A single figure is required: the number of lines in the data below that hold the word "광진말안길".

_Data for this task_:

....................

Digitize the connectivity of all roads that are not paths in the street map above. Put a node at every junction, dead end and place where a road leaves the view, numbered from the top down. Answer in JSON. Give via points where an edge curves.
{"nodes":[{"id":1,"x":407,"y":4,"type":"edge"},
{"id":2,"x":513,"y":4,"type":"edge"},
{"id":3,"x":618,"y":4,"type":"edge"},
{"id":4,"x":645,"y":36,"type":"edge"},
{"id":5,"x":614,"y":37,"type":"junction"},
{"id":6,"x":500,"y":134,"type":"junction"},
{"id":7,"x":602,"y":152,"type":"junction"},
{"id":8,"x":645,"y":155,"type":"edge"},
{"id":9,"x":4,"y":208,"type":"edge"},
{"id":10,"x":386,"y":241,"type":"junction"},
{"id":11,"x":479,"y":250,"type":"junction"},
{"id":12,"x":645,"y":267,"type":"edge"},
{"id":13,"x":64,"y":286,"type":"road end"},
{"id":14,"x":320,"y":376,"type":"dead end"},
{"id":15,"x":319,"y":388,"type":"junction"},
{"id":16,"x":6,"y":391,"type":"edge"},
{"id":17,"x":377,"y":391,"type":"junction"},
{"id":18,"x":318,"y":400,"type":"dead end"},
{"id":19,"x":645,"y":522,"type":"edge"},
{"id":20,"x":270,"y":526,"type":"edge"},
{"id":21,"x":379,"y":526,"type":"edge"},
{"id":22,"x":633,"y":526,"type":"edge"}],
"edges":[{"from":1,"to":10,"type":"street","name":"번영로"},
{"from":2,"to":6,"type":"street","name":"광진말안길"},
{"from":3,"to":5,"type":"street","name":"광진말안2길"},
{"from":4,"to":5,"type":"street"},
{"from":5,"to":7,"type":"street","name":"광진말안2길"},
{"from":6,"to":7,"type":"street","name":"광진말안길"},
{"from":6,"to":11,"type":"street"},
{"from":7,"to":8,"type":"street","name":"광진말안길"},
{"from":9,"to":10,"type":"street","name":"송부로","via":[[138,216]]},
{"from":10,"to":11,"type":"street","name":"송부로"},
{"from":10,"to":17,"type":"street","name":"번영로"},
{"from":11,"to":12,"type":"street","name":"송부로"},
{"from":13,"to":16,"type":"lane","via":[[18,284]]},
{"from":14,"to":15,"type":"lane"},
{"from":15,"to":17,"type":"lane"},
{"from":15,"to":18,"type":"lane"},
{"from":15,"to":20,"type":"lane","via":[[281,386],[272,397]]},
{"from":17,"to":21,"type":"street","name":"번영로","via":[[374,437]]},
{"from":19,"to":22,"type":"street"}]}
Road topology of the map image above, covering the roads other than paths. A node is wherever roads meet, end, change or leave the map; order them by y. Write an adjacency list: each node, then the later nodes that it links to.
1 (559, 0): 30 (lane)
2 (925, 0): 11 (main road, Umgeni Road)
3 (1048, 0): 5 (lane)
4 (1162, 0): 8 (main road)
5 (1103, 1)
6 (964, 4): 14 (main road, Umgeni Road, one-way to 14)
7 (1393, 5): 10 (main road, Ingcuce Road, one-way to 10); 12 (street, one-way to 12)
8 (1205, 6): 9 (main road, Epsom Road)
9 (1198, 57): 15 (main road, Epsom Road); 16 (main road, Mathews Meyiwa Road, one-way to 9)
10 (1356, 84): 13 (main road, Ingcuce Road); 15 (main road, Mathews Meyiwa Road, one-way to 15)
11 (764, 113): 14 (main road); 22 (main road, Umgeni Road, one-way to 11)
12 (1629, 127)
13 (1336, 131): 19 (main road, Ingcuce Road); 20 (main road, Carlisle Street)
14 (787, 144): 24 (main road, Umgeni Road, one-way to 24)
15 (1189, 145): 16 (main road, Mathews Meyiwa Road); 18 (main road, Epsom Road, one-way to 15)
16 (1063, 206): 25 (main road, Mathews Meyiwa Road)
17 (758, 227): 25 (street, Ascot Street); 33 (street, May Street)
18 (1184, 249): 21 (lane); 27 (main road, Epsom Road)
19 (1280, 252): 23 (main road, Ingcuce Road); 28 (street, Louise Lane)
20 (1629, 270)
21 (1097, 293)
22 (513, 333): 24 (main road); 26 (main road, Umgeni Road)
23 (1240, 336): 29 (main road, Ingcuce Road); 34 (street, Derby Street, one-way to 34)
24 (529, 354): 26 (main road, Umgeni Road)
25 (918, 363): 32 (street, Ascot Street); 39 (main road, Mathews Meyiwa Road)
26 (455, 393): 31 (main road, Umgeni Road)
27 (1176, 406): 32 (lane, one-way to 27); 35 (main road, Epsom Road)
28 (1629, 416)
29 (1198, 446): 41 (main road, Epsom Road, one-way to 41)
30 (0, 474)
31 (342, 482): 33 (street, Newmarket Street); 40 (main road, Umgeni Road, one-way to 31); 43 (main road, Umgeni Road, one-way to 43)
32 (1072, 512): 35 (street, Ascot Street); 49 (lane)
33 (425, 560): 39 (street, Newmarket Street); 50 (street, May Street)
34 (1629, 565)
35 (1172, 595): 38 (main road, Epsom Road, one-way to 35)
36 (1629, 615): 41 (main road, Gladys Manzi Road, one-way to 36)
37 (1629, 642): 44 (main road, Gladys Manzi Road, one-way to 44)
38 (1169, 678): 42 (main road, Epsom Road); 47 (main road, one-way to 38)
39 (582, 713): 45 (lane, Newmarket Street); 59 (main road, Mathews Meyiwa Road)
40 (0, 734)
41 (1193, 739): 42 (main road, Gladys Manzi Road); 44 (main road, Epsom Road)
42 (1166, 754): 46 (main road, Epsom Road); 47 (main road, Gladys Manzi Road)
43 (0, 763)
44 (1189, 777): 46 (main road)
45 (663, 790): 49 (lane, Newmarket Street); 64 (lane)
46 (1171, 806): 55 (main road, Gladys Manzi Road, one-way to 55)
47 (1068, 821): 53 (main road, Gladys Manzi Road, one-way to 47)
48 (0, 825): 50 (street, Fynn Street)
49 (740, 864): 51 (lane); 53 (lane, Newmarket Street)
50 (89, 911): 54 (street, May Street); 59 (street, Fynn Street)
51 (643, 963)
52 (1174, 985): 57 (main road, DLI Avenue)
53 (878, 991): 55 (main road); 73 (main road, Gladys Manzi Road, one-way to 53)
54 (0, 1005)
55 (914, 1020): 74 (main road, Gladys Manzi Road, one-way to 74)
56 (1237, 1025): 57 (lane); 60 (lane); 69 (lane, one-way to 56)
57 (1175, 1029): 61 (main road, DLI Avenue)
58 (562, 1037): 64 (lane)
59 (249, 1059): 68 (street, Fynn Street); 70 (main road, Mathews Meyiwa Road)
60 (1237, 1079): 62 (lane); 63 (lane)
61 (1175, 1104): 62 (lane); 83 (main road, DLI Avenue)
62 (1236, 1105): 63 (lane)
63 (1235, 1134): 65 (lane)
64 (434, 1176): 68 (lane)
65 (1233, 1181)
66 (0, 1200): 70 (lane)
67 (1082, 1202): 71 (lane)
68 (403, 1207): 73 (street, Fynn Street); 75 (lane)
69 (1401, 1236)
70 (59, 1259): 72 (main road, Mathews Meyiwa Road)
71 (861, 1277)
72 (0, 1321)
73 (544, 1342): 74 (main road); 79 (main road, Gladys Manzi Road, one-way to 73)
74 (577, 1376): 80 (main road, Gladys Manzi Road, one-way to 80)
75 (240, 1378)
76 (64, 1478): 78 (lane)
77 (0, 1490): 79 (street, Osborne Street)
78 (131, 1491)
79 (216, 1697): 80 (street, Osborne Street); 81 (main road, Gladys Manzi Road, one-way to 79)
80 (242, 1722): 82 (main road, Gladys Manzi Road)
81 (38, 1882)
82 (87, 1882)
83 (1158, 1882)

....................

_Result for this task_:
3